Task to complete
Your answer should be every line from the records that contains "turquoise".

Collection entries
————

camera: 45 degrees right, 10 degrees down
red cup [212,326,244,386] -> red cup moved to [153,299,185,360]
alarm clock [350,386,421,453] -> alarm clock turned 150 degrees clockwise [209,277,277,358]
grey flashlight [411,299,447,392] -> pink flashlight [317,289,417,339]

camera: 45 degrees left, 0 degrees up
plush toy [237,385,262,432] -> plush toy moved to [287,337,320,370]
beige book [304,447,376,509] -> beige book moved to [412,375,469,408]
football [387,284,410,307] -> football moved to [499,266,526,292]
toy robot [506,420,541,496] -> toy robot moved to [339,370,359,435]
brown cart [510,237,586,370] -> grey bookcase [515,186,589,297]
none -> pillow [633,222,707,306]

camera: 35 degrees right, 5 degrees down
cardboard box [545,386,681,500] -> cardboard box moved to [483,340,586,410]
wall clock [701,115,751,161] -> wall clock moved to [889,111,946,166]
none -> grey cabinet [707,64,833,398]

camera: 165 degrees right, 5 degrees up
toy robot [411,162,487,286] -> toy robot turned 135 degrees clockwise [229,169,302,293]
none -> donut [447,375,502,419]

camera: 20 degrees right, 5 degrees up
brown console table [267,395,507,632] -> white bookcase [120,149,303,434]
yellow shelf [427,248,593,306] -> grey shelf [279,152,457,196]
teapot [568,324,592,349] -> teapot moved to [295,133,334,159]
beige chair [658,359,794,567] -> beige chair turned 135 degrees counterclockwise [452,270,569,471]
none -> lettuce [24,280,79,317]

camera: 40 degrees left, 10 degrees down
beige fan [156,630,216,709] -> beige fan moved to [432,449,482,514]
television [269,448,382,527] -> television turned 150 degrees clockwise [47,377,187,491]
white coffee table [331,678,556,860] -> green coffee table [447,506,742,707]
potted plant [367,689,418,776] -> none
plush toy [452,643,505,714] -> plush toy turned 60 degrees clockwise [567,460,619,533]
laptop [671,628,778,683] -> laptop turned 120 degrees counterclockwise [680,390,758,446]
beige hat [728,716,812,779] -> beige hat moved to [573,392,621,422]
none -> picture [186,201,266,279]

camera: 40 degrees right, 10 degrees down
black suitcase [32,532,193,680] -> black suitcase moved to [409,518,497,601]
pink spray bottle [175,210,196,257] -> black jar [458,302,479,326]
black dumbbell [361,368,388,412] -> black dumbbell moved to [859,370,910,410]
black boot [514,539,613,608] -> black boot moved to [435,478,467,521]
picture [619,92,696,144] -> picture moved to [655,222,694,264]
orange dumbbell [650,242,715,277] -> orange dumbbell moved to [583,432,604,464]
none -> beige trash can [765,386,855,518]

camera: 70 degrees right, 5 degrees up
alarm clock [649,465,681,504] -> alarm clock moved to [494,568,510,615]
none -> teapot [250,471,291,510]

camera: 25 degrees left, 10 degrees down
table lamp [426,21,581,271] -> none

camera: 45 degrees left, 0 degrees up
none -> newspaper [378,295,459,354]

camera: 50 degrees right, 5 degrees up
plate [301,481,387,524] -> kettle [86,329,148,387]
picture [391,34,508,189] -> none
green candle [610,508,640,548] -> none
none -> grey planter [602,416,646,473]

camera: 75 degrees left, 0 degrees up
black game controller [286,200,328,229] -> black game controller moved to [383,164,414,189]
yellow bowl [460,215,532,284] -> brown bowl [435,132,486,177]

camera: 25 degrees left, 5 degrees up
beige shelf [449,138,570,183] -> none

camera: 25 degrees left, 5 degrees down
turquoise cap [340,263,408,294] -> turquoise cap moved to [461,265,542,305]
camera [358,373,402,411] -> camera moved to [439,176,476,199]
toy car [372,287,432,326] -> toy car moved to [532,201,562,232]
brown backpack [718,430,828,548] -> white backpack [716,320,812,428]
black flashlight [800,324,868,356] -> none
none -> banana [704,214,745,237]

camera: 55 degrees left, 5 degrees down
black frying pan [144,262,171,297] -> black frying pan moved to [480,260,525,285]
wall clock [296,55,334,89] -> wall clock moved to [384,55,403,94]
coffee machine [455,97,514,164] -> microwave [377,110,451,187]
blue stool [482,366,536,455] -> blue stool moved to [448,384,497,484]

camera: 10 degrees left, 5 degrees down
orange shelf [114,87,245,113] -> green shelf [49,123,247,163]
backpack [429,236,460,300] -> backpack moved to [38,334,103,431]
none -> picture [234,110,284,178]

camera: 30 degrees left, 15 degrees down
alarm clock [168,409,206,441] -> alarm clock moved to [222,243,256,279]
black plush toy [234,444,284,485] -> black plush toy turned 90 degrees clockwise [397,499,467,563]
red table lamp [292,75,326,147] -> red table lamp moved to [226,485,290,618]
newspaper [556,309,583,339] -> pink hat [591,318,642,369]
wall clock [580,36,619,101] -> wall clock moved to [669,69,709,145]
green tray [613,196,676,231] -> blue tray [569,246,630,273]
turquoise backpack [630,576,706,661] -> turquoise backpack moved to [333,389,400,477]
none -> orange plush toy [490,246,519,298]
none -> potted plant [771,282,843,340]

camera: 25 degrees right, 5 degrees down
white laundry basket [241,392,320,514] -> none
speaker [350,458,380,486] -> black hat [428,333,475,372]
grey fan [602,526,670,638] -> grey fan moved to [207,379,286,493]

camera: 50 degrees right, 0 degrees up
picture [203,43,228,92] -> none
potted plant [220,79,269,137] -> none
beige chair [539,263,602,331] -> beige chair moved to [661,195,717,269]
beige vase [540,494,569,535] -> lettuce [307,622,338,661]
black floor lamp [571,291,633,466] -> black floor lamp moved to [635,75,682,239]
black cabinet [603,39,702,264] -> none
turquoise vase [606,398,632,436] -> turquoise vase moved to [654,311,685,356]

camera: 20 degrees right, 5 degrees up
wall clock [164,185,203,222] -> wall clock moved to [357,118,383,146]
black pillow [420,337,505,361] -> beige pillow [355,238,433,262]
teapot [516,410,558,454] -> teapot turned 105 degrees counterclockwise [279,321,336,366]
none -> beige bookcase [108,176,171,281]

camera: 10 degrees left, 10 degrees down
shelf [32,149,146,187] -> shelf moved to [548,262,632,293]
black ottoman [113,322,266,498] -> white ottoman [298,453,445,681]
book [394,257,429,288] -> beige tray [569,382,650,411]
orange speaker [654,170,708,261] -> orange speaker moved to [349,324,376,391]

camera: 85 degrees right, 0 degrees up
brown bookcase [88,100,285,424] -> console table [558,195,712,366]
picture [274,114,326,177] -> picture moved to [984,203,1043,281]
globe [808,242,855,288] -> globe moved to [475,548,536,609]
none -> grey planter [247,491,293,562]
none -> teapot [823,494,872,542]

————

Task result
turquoise cap [340,263,408,294] -> turquoise cap moved to [461,265,542,305]
turquoise backpack [630,576,706,661] -> turquoise backpack moved to [333,389,400,477]
turquoise vase [606,398,632,436] -> turquoise vase moved to [654,311,685,356]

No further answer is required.